Every morning, I take communion, and I search myself for bad acts (sin) and bad attitudes (iniquity), and I confess it and repent and ask God to drive it out. I think this is the correct purpose of communion. It’s not really the blood of Jesus. It’s not really his flesh. There is no miracle change. Come on; flesh and blood do not taste like crackers and wine. Jesus was not a cracker. The miracle–which truly is miraculous, because the means is supernatural–is deliverance from problems you and your ancestors have imposed on you through rebellion and ignorance. This is why communion can bring physical healing. Illness is often the result of sin and iniquity. God does punish people physically. He did it in the Bible, and he does it now. Why would he change?

I am not stating all of this as fact, althought the parts supported by the Bible are definitely true. This is how I see things now. I am no authority, but my experiences bear out these observations. If it all rings true to you, take it up in prayer and see if you get what I’ve gotten.

This week someone tried to tell me these good things happened to me because I was special to God. I corrected that revolting lie in a hurry. It’s not because I’m special. It’s because he’s special. Anyone can have what I have.
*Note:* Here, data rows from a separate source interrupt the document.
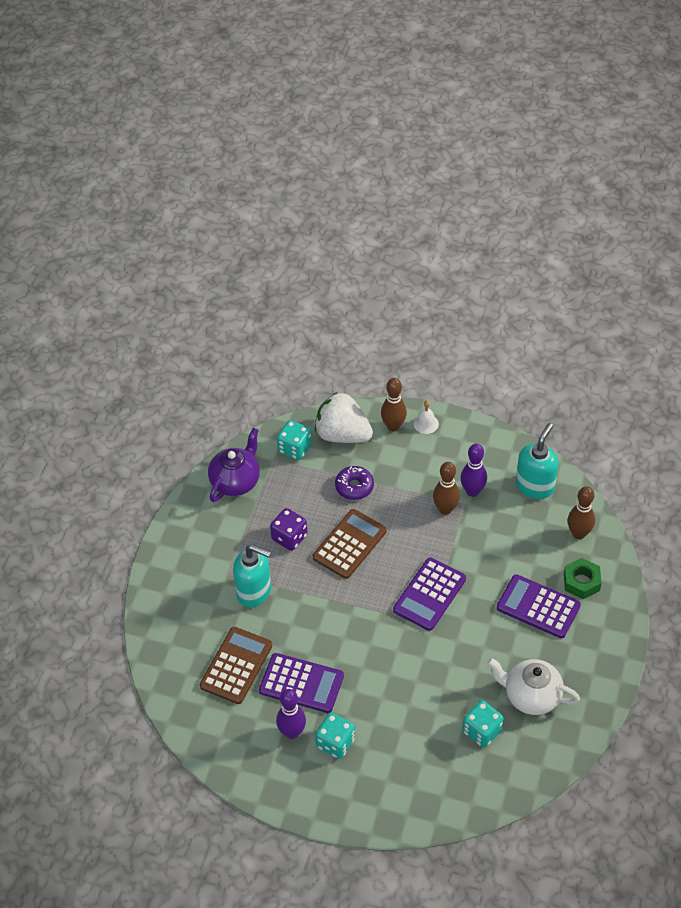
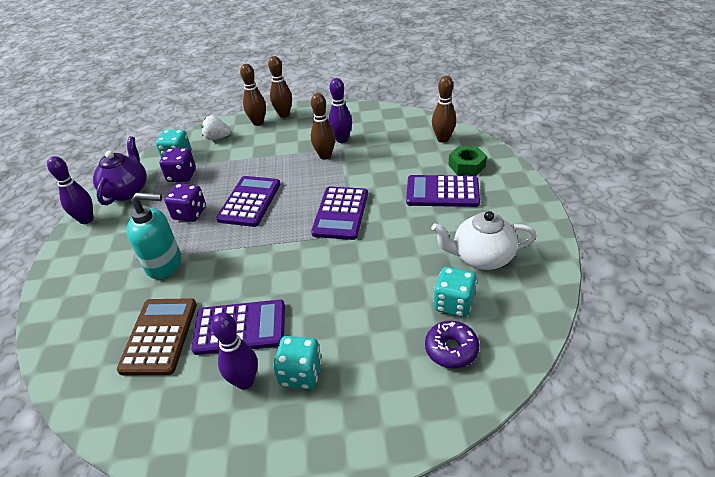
camera: 20 degrees left, 10 degrees down
brown calculator [313,509,387,579] -> purple calculator [216,176,280,227]
white strawberry [315,392,373,443] -> white strawberry [201,115,231,140], size x0.55
purple donut [335,466,374,500] -> purple donut moved to [425,321,480,369]
white bell [414,400,439,434] -> brown bowling pin [268,56,292,118]
turquoise soap dispenser [516,423,559,499] -> none
none -> purple bowling pin [47,156,93,224]
none -> purple dice [159,148,196,182]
Here’s what I think you have to do.

1. Accept salvation, properly, giving yourself completely to God.
2. Get baptized in water, to acknowledge your salvation before other people.
3. Get baptized with the Holy Spirit.
4. Pray every day with your mind.
5. Pray every day in tongues, as much as you can make yourself. The Bible says this builds you up, and I have found it to be true.
6. Take communion often, searching yourself for sin and iniquity, confessing and repenting on your own behalf and on behalf of your ancestors, and asking God for deliverance. Never stop. Never decide you can tolerate a chronic sin or a bad inclination.
7. Fast and pray often, and when you fast, make sure you spend a good deal of time praying for the things from which you need deliverance.
8. Give to ministries and the poor, and to help the Jews and Israel.
9. Try to be good.

If you can do all that (pretty easy), I think you’ll have such a powerful foundation, the rest will take care of itself. I know there is more to Christianity than this, but I found that doing these things got God working in my life, and that caused the other things to get done. I found myself reading the Bible, going to church, listening to good teaching, reading helpful books, and so on.
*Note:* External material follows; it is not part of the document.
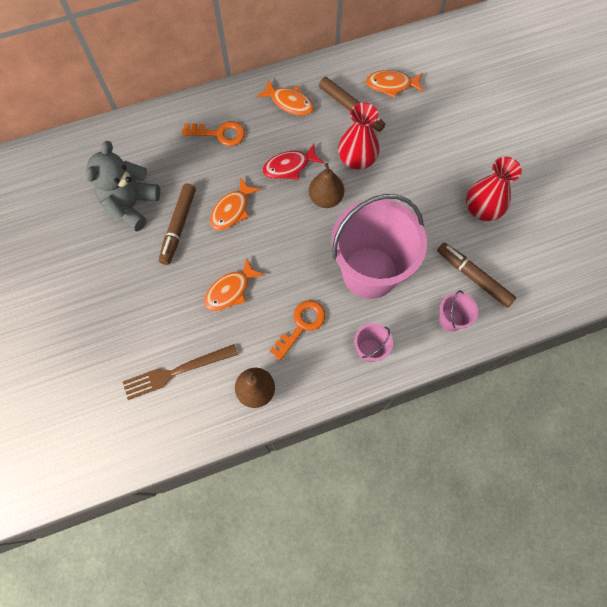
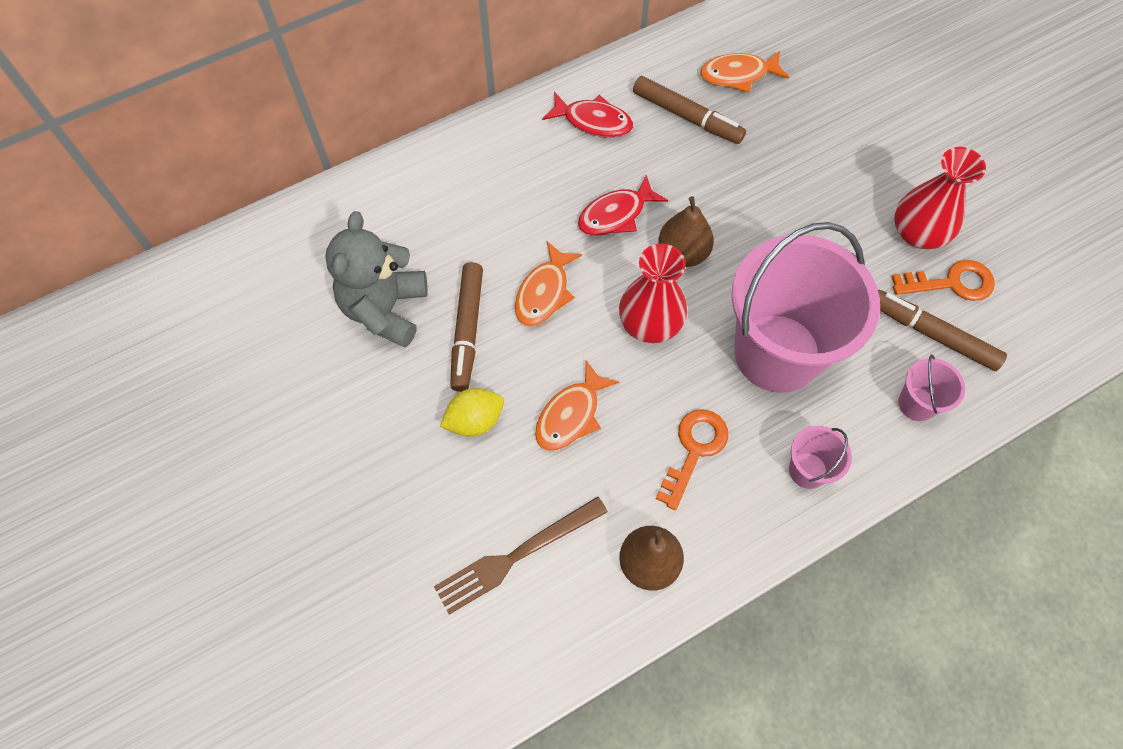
camera: 10 degrees left, 5 degrees down
orange key [182,121,245,146] -> orange key moved to [892,260,995,301]
orange fish [256,80,314,115] -> red fish [542,92,633,138]
red vase [338,102,380,170] -> red vase moved to [619,244,687,343]
none -> yellow lemon [440,388,504,437]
If you can’t do it all, do steps 1-5. If you blow a day, start again the next day. If steps 1-5 are too much to ask, you are beyond help, because you won’t help yourself.
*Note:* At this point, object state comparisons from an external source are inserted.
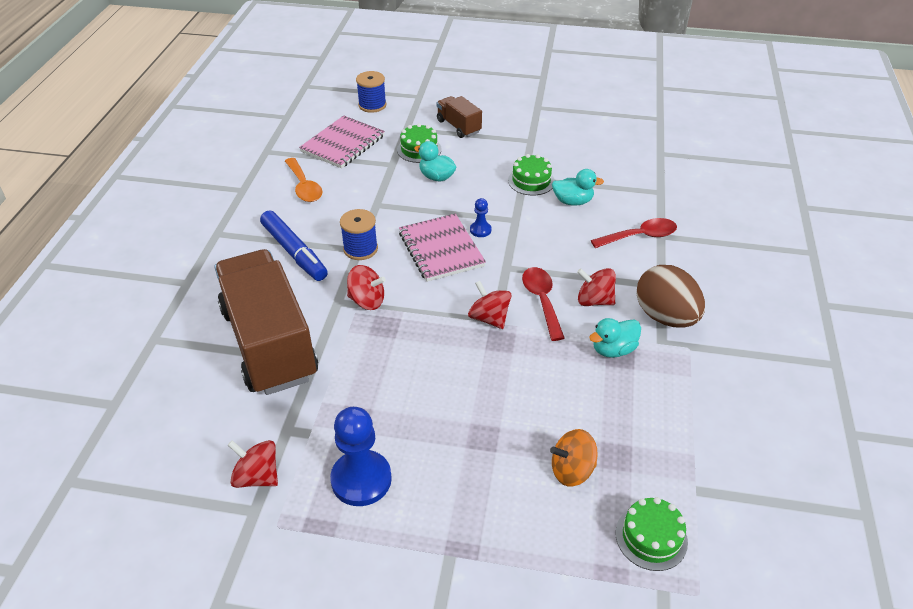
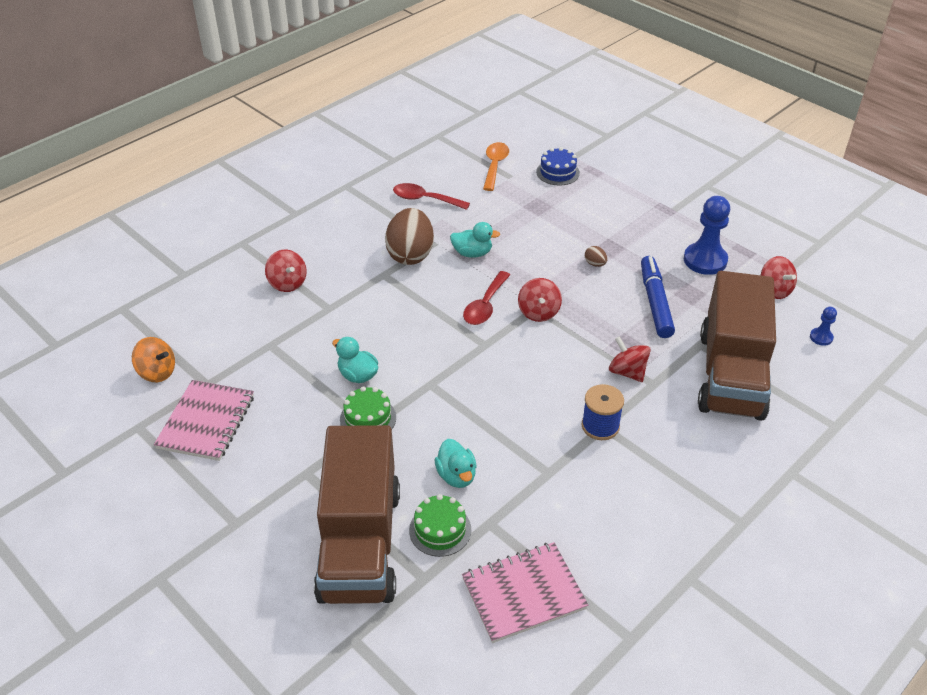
camera: 145 degrees left, 0 degrees up
blue marker [260,210,328,281] -> blue marker moved to [641,256,675,338]
orange spoon [285,158,322,202] -> orange spoon moved to [483,142,509,191]
blue spool [356,71,387,113] -> none
pink notebook [399,214,486,282] -> pink notebook moved to [154,380,254,461]
brown truck [437,96,482,138] -> brown truck [314,425,400,604], size x2.20
blue pawn [470,198,492,237] -> blue pawn moved to [810,307,837,346]
orange spinning top [550,429,598,486] -> orange spinning top moved to [132,337,175,382]
red spinning top [577,268,616,306] -> red spinning top moved to [265,250,307,292]
red spoon [591,218,677,248] -> red spoon moved to [393,183,470,210]
green cake [615,497,688,571] -> blue cake [536,147,580,185]
none -> brown egg [585,246,607,267]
Think of this as your fallback position. Your base camp. This is as far back as you will let the enemy push you; you will always do this much, even if you don’t do anything more. If you can hold this line, you will end up taking ground sooner or later. You will end up doing more and seeing blessings in your life. I really believe that.

Use a timer to make sure you spend enough time in private devotion. You can spend three minutes a day praying in the Spirit, surely. You can spend five minutes praying with your mind, and five reading the Bible. Start with what you can do, and later, you’ll have the character to do more. Start with a mustard seed and water it daily. It will get bigger. Don’t expect it to happen instantaneously, although sometimes you’ll get huge, instantaneous leaps in progress. Your direction is more important than your location. Never forget that. At one point in Columbus’s first trip to the New World, his ship was three feet from a dock in Spain. That’s the nature of a journey. It shouldn’t discourage you. And it shouldn’t bother you if you get pushed backwards once in a while. That happens to everyone.

Jesus told his disciples to preach the gospel, heal the sick, and cast out demons. These were the right things to do two thousand years ago, and they’re the right things to do now. If believing him makes me a kook, so be it. I will be a thin and healthy kook, and lots of Christians who disagree with Jesus will be fat and miserable.